VirtualBox is a virtualization software that is quite popular, as it is open source and free. Finding vulnerabilities in VirtualBox is a big deal because it allows for a guest to host escape.
The author claims that hunting for bugs in VirtualBox is a good idea because you learn a ton about operating systems, virtualization in general and all guest to host escapes are very high impact.
At the beginning of the article (in the Recon section) there are quite a few links to learning about VirtualBox and other bugs found in VirtualBox.
The author went hunting for bugs in the TCP/IP stack. This is because this code is very complex, as translation of requests has to be done on the fly from guest to host.
Via fuzzing, two vulnerabilities were found. One was an Out Of Bounds read via an unvalidated length (which ZDI reported as RCE for some reason) and a DoS via NULL pointer dereference.
From reading the source code, the author found another bug! With a bad ICMP packet, the data would have already been freed. This code goes into a default case of a switch statement, which falls into a Free happening. This default case should have a GOTO to DONE instead. But, why is this a big deal? A double free vulnerability!

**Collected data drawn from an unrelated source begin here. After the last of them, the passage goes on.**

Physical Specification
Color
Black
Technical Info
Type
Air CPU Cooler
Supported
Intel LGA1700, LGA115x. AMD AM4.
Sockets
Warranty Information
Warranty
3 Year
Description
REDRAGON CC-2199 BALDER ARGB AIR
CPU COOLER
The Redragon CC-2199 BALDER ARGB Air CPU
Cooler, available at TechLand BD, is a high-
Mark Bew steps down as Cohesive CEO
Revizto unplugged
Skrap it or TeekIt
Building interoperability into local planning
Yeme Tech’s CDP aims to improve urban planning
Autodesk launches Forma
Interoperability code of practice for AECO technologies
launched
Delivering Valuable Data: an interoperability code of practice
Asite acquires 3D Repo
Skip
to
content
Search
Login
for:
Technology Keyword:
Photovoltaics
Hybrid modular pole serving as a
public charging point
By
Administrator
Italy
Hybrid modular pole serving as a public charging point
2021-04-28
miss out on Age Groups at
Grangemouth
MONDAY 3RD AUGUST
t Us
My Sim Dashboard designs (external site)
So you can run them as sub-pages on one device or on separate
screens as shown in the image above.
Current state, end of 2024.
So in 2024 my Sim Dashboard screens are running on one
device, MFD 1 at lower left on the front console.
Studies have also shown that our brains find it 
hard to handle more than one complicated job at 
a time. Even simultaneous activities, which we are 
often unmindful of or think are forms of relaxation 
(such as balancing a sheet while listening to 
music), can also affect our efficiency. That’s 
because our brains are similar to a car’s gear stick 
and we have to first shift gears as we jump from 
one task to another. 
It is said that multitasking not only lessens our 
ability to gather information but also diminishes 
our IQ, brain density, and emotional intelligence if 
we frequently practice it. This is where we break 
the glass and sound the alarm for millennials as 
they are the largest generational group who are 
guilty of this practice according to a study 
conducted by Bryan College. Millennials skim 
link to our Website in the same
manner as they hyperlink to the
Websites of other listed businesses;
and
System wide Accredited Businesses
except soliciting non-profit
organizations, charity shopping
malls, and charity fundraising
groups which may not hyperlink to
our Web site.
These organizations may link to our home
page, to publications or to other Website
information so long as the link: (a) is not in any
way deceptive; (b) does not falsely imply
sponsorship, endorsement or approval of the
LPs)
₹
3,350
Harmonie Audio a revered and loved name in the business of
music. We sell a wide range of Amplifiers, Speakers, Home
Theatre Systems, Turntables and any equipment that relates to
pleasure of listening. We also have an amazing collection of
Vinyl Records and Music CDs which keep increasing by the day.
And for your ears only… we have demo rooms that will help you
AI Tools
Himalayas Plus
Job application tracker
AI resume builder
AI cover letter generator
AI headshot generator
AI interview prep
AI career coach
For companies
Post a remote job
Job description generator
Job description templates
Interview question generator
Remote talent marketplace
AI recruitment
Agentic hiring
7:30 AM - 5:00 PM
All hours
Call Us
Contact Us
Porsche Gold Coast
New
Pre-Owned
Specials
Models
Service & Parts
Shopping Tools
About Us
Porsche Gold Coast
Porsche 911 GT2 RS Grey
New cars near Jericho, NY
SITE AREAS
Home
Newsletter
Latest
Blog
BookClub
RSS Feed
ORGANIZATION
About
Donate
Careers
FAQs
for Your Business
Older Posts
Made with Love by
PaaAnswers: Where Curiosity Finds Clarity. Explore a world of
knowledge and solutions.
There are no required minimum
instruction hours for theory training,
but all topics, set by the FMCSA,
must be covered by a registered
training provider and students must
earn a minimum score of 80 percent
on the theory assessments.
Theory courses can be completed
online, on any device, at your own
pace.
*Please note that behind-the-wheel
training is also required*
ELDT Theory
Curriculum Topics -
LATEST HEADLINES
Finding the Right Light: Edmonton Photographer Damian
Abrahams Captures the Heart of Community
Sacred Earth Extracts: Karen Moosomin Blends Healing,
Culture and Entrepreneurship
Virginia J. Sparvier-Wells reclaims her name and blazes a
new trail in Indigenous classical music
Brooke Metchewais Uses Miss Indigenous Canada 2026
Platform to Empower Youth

In order to put this into a triggerable place, a race condition has to be won. Another thread has to allocate a buffer after it has been freed for the first time but PRIOR to it being freed a second time. Now, we have an exploitable double free vulnerability!
The race is hard to win though... in order to win the race, the author wrote a Kernel driver to trigger the bug but never wrote a full PoC, as winning the race comes down to a few microseconds.